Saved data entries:
⟨

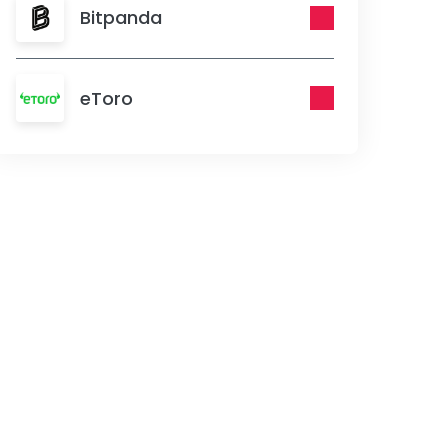
Bitpanda
eToro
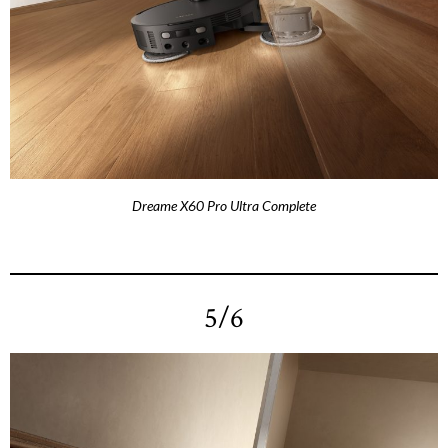
Dreame X60 Pro Ultra Complete
5/6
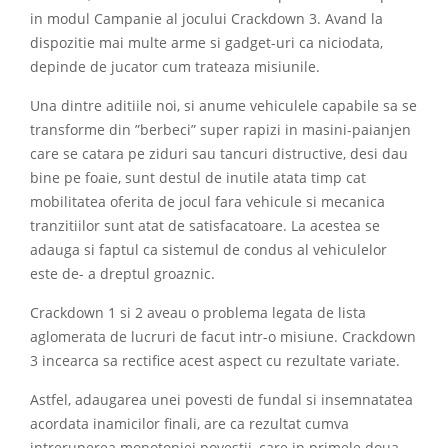
in modul Campanie al jocului Crackdown 3. Avand la
dispozitie mai multe arme si gadget-uri ca niciodata,
depinde de jucator cum trateaza misiunile.
Una dintre aditiile noi, si anume vehiculele capabile sa se
transforme din ”berbeci” super rapizi in masini-paianjen
care se catara pe ziduri sau tancuri distructive, desi dau
bine pe foaie, sunt destul de inutile atata timp cat
mobilitatea oferita de jocul fara vehicule si mecanica
tranzitiilor sunt atat de satisfacatoare. La acestea se
adauga si faptul ca sistemul de condus al vehiculelor
este de- a dreptul groaznic.
Crackdown 1 si 2 aveau o problema legata de lista
aglomerata de lucruri de facut intr-o misiune. Crackdown
3 incearca sa rectifice acest aspect cu rezultate variate.
Astfel, adaugarea unei povesti de fundal si insemnatatea
acordata inamicilor finali, are ca rezultat cumva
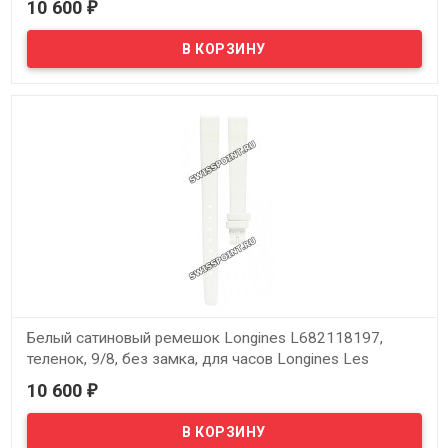
10 600
₽
L2.226.7
В наличии
Оригинальный белый сатиновый ремешок Longines L682118166,
теленок, 8/8, без замка, для часов Longines Les Elegantes
L2.190.7, L2.191.7, L2.211.7, L2.224.7, L2.226.7
Белый сатиновый ремешок Longines L682118197,
теленок, 9/8, без замка, для часов Longines Les
Elegantes L2.192.7, L2.222.7
10 600
₽
В наличии
Оригинальный белый сатиновый ремешок Longines L682118197,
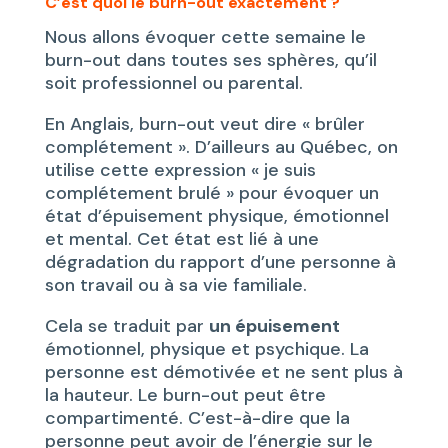
C’est quoi le burn-out exactement ?
Nous allons évoquer cette semaine le
burn-out dans toutes ses sphères, qu’il
soit professionnel ou parental.
En Anglais, burn-out veut dire « brûler
complétement ». D’ailleurs au Québec, on
utilise cette expression « je suis
complétement brulé » pour évoquer un
état d’épuisement physique, émotionnel
et mental. Cet état est lié à une
dégradation du rapport d’une personne à
son travail ou à sa vie familiale.
Cela se traduit par
un épuisement
émotionnel, physique et psychique. La
personne est démotivée et ne sent plus à
la hauteur. Le burn-out peut être
compartimenté. C’est-à-dire que la
personne peut avoir de l’énergie sur le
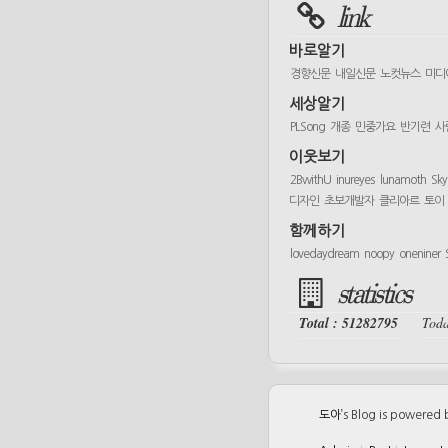
link
바로알기
경향신문
내일신문
노컷뉴스
미디
세상알기
PLSong
개종
민중가요
반기련
사
이웃보기
2BwithU
inureyes
lunamoth
Sk
디자인
초보개발자
클리아르
토이
함께하기
lovedaydream
noopy
oneniner
statistics
Total : 51282795
Toda
도아
’s Blog is powered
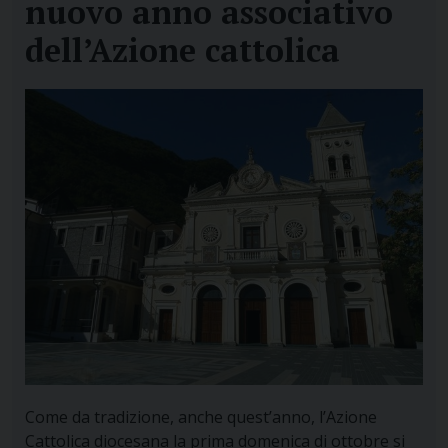
nuovo anno associativo
dell’Azione cattolica
Come da tradizione, anche quest’anno, l’Azione
Cattolica diocesana la prima domenica di ottobre si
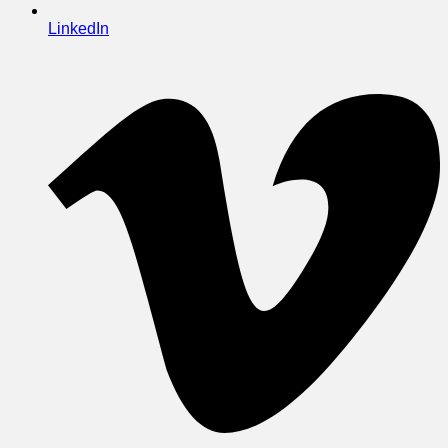
LinkedIn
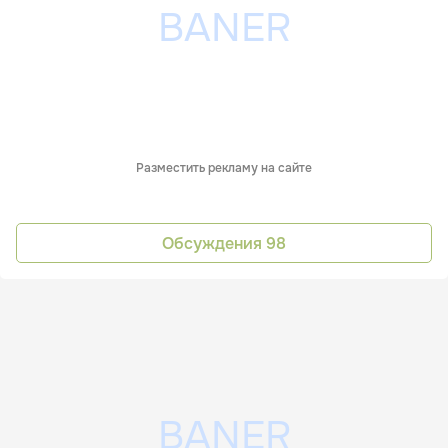
Разместить рекламу на сайте
Обсуждения
98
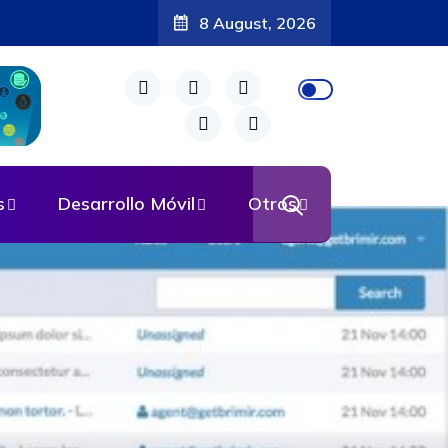
8 August, 2026
s
Desarrollo Móvil
Otros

⟩

▸ **Exercise brief**: Reproduce every line of the data above verbatim, omitting the picture markers.

▸ **Result of the exercise**:
Bitpanda
eToro
Dreame X60 Pro Ultra Complete
5/6
in modul Campanie al jocului Crackdown 3. Avand la
dispozitie mai multe arme si gadget-uri ca niciodata,
depinde de jucator cum trateaza misiunile.
Una dintre aditiile noi, si anume vehiculele capabile sa se
transforme din ”berbeci” super rapizi in masini-paianjen
care se catara pe ziduri sau tancuri distructive, desi dau
bine pe foaie, sunt destul de inutile atata timp cat
mobilitatea oferita de jocul fara vehicule si mecanica
tranzitiilor sunt atat de satisfacatoare. La acestea se
adauga si faptul ca sistemul de condus al vehiculelor
este de- a dreptul groaznic.
Crackdown 1 si 2 aveau o problema legata de lista
aglomerata de lucruri de facut intr-o misiune. Crackdown
3 incearca sa rectifice acest aspect cu rezultate variate.
Astfel, adaugarea unei povesti de fundal si insemnatatea
acordata inamicilor finali, are ca rezultat cumva
10 600
₽
L2.226.7
В наличии
Оригинальный белый сатиновый ремешок Longines L682118166,
теленок, 8/8, без замка, для часов Longines Les Elegantes
L2.190.7, L2.191.7, L2.211.7, L2.224.7, L2.226.7
Белый сатиновый ремешок Longines L682118197,
теленок, 9/8, без замка, для часов Longines Les
Elegantes L2.192.7, L2.222.7
10 600
₽
В наличии
Оригинальный белый сатиновый ремешок Longines L682118197,
C’est quoi le burn-out exactement ?
Nous allons évoquer cette semaine le
burn-out dans toutes ses sphères, qu’il
soit professionnel ou parental.
En Anglais, burn-out veut dire « brûler
complétement ». D’ailleurs au Québec, on
utilise cette expression « je suis
complétement brulé » pour évoquer un
état d’épuisement physique, émotionnel
et mental. Cet état est lié à une
dégradation du rapport d’une personne à
son travail ou à sa vie familiale.
Cela se traduit par
un épuisement
émotionnel, physique et psychique. La
personne est démotivée et ne sent plus à
la hauteur. Le burn-out peut être
compartimenté. C’est-à-dire que la
personne peut avoir de l’énergie sur le
link
바로알기
경향신문
내일신문
노컷뉴스
미디
세상알기
PLSong
개종
민중가요
반기련
사
이웃보기
2BwithU
inureyes
lunamoth
Sk
디자인
초보개발자
클리아르
토이
함께하기
lovedaydream
noopy
oneniner
statistics
Total : 51282795
Toda
도아
’s Blog is powered
nuovo anno associativo
dell’Azione cattolica
Come da tradizione, anche quest’anno, l’Azione
Cattolica diocesana la prima domenica di ottobre si
LinkedIn
Разместить рекламу на сайте
Обсуждения
98
8 August, 2026
s
Desarrollo Móvil
Otros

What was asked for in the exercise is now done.